In 1976, Kentucky passed legislation that abolished commercial bail bondsmen operating in the commonwealth. For many, this was seen as a positive move forward. Based on what’s being said now about eliminating money bail, one would think Kentucky is now – over 40 years after passing the legislation – a utopia the likes of which other states can only dream.
Why, then, is Kentucky STILL discussing bail reform? Surely if the bail bonds industry was the problem, 40 years of Kentucky policy would have corrected whatever latent defects remained in the system, right? Well…maybe not.
According to the Bureau of Justice Statistics:
Kentucky now has the ninth-highest incarceration rate in the United States, up two spots from the last ranking. The female incarceration rate is more than two times the national average and now stands at the second-highest in America, compared with fifth in the previous ranking.

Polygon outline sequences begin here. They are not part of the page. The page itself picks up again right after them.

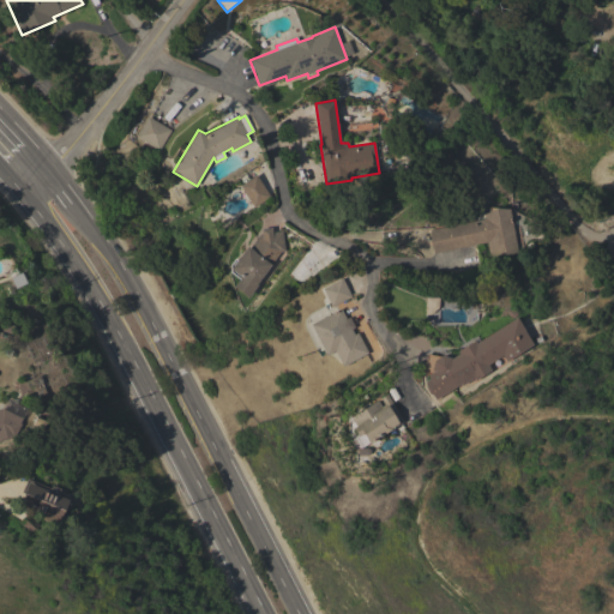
[(170,131),(158,150),(136,137),(148,116),(170,131)]
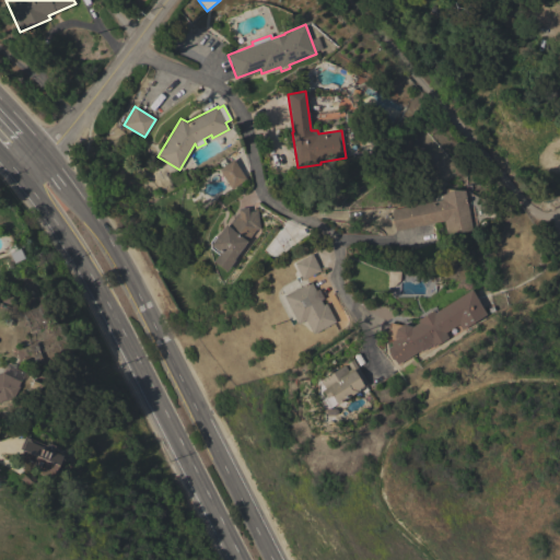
[(217,170),(232,159),(245,179),(230,189),(217,170)]
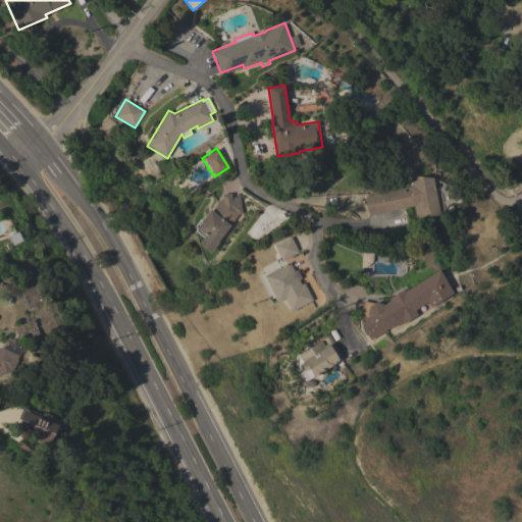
[(369,215),(365,205),(365,196),(412,186),(411,181),(421,177),(432,177),(440,215),(417,219),(414,206),(369,215)]
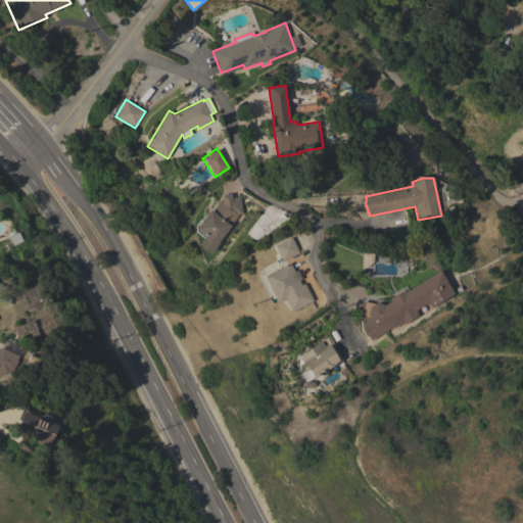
[(240,196),(242,214),(238,215),(219,242),(211,253),(198,244),(203,238),(196,232),(195,226),(199,220),(201,222),(210,209),(212,211),(221,199),(240,196)]
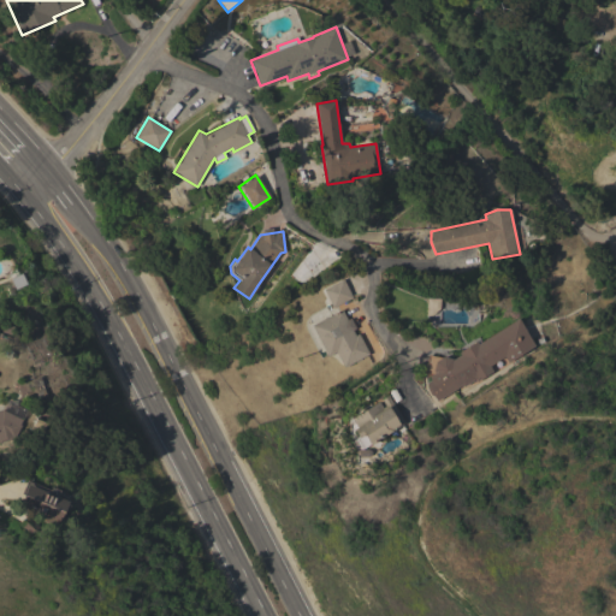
[(343,279),(353,298),(332,308),(323,289),(343,279)]
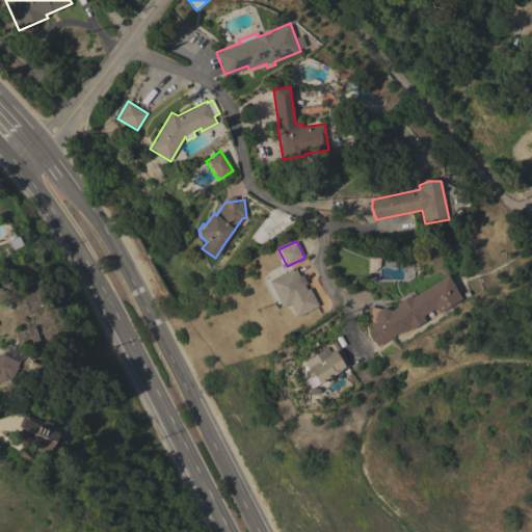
[(373,272),(368,272),(369,258),(380,258),(379,266),(373,272)]
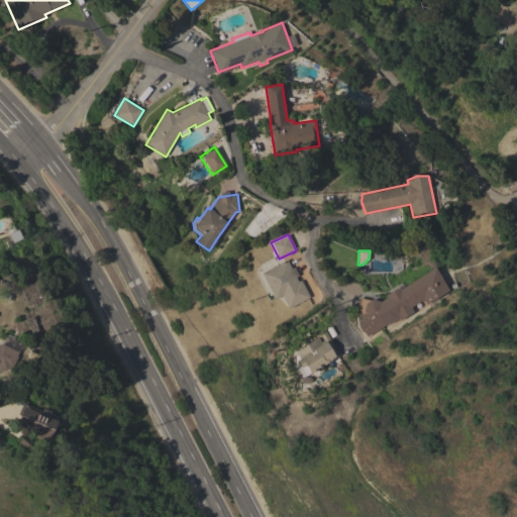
[(262,274),(286,260),(291,269),(294,268),(298,276),(296,277),(298,282),(301,280),(310,297),(289,308),(282,296),(275,299),(262,274)]
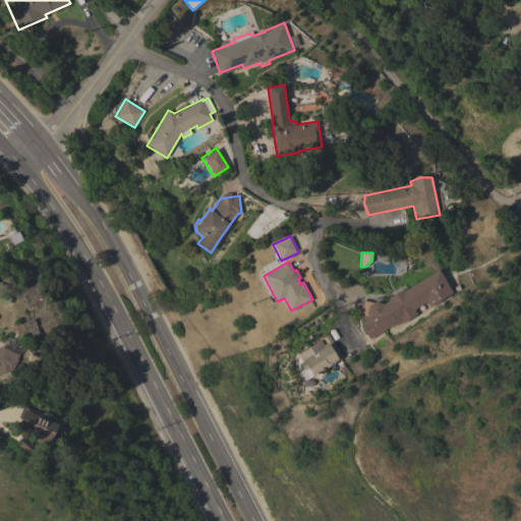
[(368,305),(374,302),(382,303),(383,304),(389,300),(388,298),(402,289),(404,291),(438,270),(452,292),(429,306),(426,301),(413,309),(417,314),(404,323),(402,321),(393,327),(391,326),(369,339),(366,335),(364,334),(361,330),(362,328),(360,324),(364,322),(362,319),(367,315),(366,313),(368,305)]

Kentucky also ranks second-highest among states and nearly double the national rate of children who have experienced parental incarceration. In July, 73 percent of Kentucky jails were at or over capacity and close to 10 jails were at or over 200 percent capacity.
Big Spending on Corrections
Kentucky is set to spend nearly $700 million in “corrections” in 2019, and it is expected that jails in the state will run out of room soon. Meanwhile, other states are reducing incarceration rates. It seems that, in Kentucky at least, there’s a direct, positive correlation between high incarceration rates and the absence of bail bondsmen.
Pretrial Release Mechanisms
Despite the absence of bail bondsmen, bail still exists in Kentucky – defendants pay the amount to the courts instead of to private parties. Yet between 2012 and 2016, the use of monetary bail in district court for low-risk defendants grew from 22 percent to 31 percent. Do the courts just want the money?